In the passage on Renée below, which law stood between her and the throne of France?

- _Extract provided_
----

Undoubtedly Vittoria’s presence eased domestic friction, though it is doubtful, notwithstanding, whether Renée liked her. There are letters between Vittoria and Ercole, but none to be found between the two women. Vittoria Colonna was inherently good, but she was also triumphant, pampered, flattered, and successful. When she came to Ferrara she was received with a voluntary public ovation. Flanked by the mental sumptuousness of this efficient creature, Renée’s insignificance was accentuated; the contrast dragged the whole extent of her ineffectuality into light. And Renée, almost meek in appearance, with her “weakened body,” as Brantome put it, and her vague-looking face, was not meek in disposition. She forgot at no time of her life that but for the Salic law she would have sat upon the throne of France.

There is no statement against the existence of affection between the two women, but the probabilities are not for it. There is far more likelihood that Vittoria got upon her hostess’s nerves, and chilled her by flaming, for all her disadvantages of years, with a sort of opulent beauty that intensified the pallid ugliness of the foreign duchess. Small wonder that Renée turned to the sympathy offered by Monsieur Pons; small wonder that she permitted the elegant and amiable Frenchman to make inroads upon her affections.

Monsieur Pons represents the solitary scandal of Renée’s existence. Some writers do not like Monsieur Pons. They desire the page unblemished by this warm and doubtful incident. To them Renée must stand as a blameless martyr to the cause of Protestantism, and this friendship confuses the picture. In such hands Monsieur Pons fades into an insignificance not sufficiently substantial for impropriety.

The effacement is entirely to be regretted. Monsieur Pons was the one wholly tender circumstance in Renée’s life. It is ridiculous to pretend that she did not love him. Her harassed heart, unaccustomed to being besieged, surrendered naturally to sympathetic advances from a fascinating man of her own nationality. He made love to her discreetly, mildly, and, no doubt, indirectly, while the woman warmed under it before she realized the fearsome pleasantness of the sensation. They may actually have had sympathy of temperament. Monsieur Pons also may really have experienced a slight compassionate tenderness for the frail, misshapen little duchess, who was openly ill-treated by a lusty and unfaithful husband. It is difficult to probe Monsieur Pons’s motives. Policy is rarely absent from the mind of those who deal with powerful persons. He was upon admirable terms with his own wife. So was Renée, notwithstanding a friendship for the husband exhilarated by a hint of something just a little more alive and poignant. Genuine impropriety, one feels assured, there was not. Yet to those anxious for scandal the duchess’s letters would in themselves be considered sufficient to take away any woman’s character. They are personal, intimate, and interwoven with unspoken statements. Actually they have charm—the charm that issues when a woman with some grace of mind desires her letter to be chiefly a persuasive form of flirtation. The word “love” is not mentioned in them, but for all that they are undeniably love-letters. They are, in addition, the love-letters of a woman not yet muddled by any uncertainty as to the recipient’s reciprocity.

----

- _Information shown_

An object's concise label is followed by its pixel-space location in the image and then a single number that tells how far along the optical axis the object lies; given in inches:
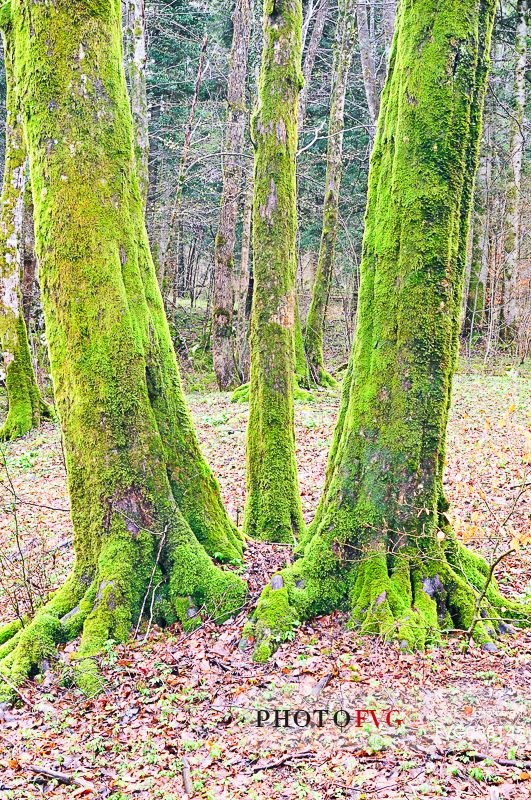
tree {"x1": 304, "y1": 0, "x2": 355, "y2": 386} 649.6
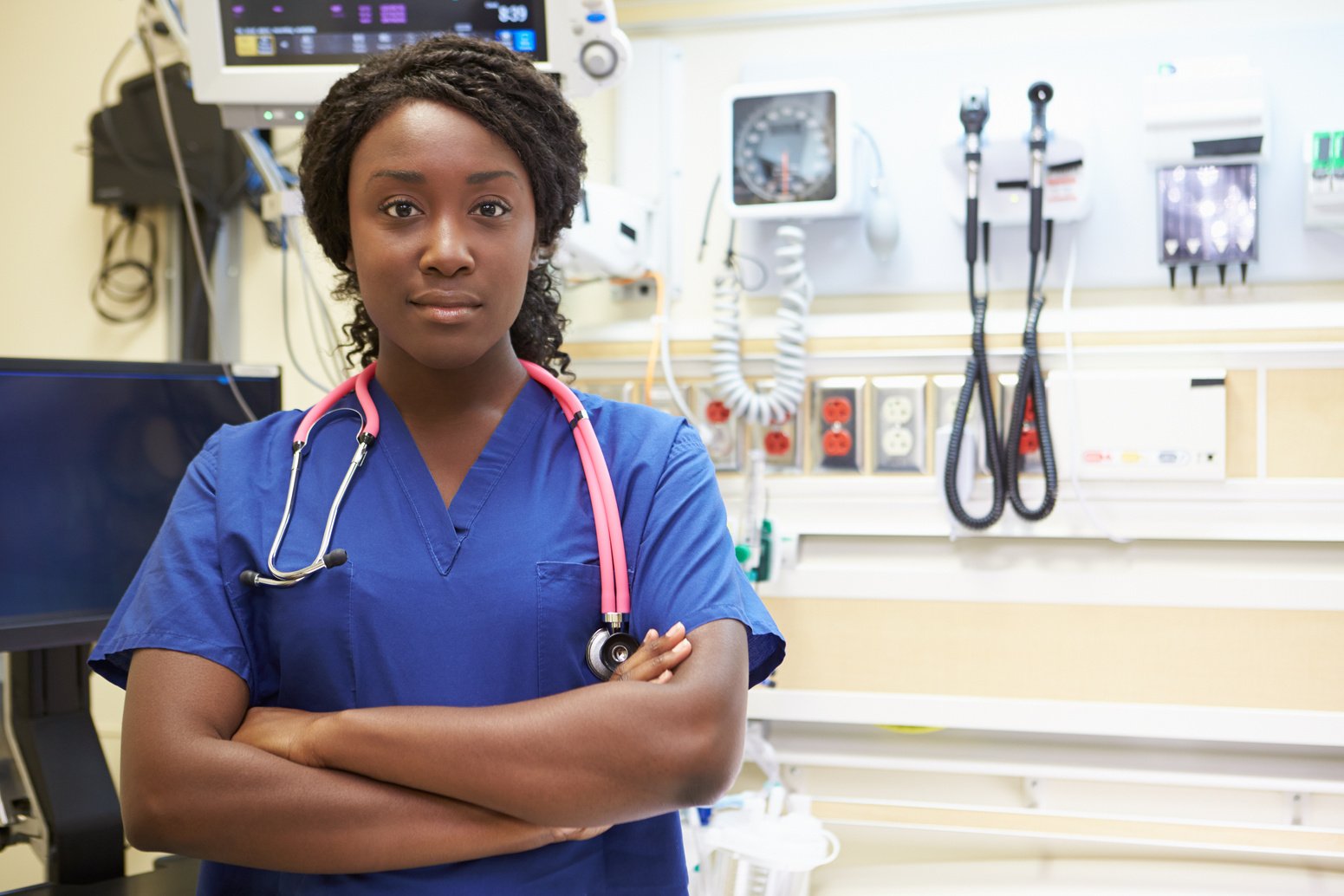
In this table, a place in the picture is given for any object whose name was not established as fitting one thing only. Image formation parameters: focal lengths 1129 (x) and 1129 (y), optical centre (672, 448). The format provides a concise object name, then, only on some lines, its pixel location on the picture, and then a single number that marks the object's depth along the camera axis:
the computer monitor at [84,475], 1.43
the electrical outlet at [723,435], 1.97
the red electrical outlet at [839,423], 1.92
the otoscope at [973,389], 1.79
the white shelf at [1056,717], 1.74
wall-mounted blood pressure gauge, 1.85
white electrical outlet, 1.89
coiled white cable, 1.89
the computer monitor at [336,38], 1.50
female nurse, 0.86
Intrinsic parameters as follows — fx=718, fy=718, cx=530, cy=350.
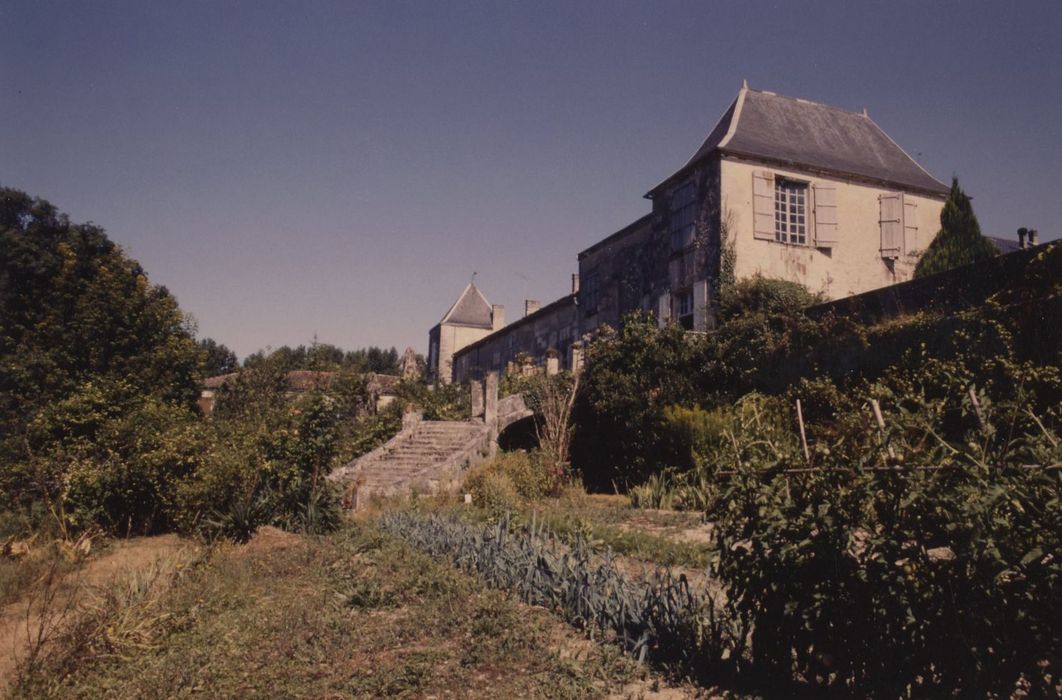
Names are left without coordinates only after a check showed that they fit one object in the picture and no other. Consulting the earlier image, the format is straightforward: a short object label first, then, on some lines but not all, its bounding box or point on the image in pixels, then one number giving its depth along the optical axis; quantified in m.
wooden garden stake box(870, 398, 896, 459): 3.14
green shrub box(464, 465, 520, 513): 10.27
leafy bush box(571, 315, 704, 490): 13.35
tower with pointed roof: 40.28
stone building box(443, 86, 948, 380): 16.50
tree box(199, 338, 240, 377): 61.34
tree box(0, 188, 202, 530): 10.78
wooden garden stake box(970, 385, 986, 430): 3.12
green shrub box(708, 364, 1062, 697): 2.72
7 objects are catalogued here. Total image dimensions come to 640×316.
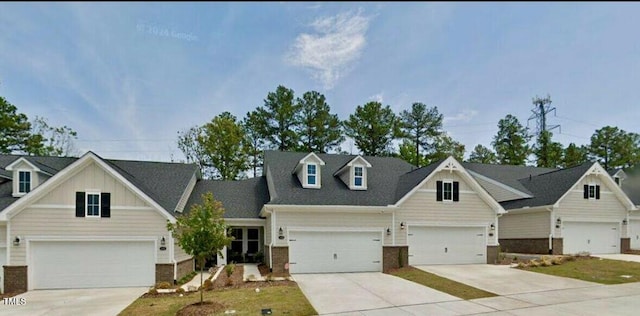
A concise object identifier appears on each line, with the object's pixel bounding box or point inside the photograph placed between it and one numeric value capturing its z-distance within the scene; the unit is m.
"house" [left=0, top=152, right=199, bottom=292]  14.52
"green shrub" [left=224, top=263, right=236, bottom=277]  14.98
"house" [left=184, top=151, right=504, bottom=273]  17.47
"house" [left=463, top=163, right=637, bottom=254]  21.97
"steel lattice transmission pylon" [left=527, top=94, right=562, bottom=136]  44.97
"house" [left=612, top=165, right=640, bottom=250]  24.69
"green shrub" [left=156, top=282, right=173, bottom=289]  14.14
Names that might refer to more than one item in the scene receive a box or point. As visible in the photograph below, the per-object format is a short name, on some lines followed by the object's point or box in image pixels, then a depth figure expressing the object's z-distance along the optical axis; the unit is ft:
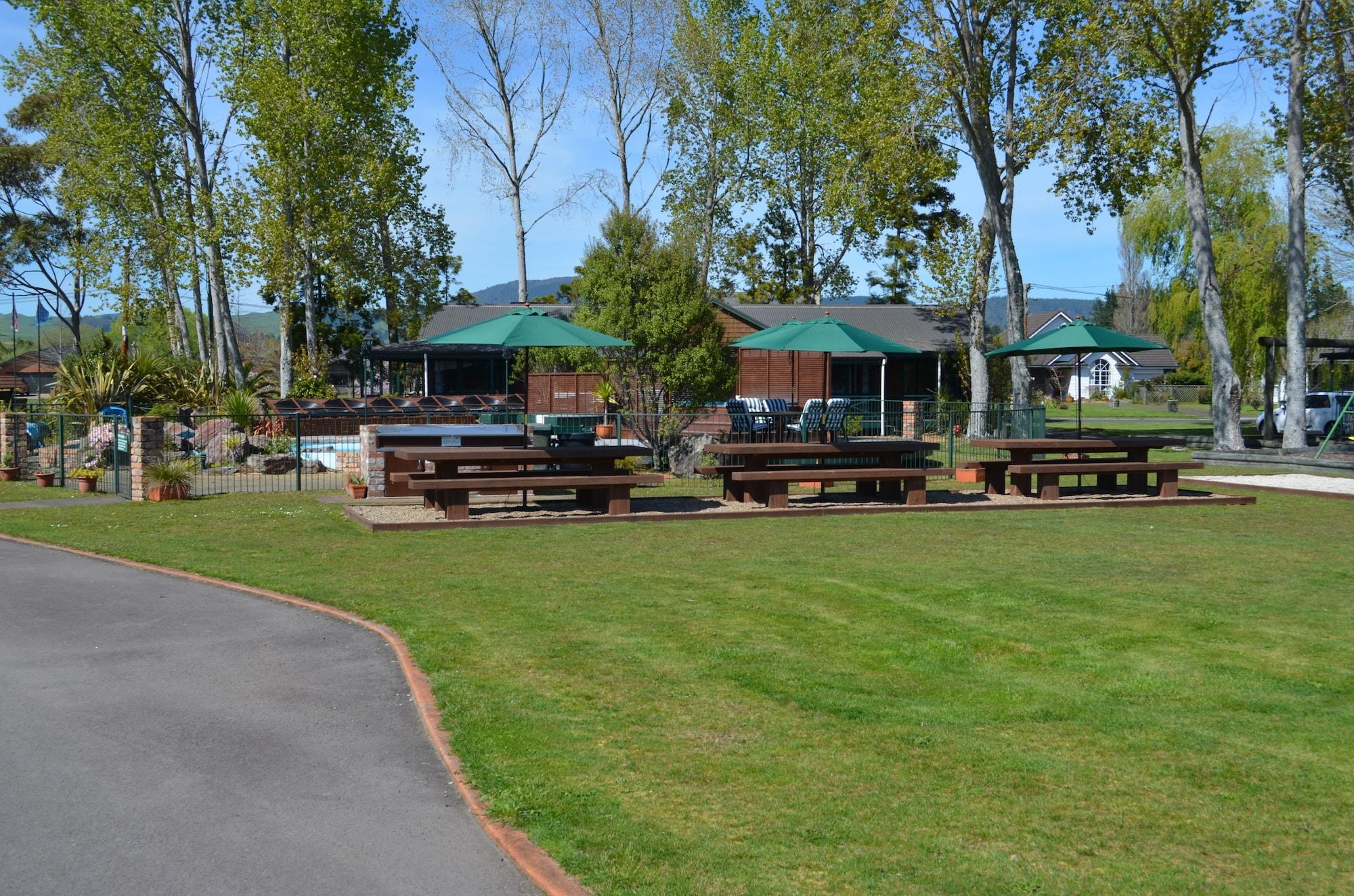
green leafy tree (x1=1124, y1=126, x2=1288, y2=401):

----

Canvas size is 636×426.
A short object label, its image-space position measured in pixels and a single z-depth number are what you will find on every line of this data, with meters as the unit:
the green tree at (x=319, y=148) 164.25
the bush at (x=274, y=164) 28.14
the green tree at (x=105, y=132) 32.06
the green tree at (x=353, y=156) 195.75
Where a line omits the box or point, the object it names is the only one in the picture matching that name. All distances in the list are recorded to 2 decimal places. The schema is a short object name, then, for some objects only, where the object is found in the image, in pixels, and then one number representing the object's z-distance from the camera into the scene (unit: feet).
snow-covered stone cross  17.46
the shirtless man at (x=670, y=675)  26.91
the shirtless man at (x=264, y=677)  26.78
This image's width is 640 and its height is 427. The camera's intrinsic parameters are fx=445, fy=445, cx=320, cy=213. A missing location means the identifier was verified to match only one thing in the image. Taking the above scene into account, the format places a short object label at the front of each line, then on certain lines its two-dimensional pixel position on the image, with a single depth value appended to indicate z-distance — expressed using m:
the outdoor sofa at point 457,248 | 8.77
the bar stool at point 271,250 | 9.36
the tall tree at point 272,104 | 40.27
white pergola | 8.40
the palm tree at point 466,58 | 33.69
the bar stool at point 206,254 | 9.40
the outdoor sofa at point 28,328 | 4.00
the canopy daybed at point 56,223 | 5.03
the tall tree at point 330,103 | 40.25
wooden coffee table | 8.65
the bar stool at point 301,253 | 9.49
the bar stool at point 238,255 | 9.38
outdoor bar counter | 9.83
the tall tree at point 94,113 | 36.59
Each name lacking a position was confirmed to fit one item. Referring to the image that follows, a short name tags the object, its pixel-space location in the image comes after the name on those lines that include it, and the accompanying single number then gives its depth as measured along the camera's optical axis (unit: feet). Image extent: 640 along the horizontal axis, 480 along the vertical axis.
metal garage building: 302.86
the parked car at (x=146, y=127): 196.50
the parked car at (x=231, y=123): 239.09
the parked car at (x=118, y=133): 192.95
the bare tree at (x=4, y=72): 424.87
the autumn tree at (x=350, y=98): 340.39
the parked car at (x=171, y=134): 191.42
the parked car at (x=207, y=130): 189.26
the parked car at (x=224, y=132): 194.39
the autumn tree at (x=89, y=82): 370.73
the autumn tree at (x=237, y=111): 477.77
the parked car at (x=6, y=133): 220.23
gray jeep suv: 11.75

----

- _Exercise solution_
The Salic law.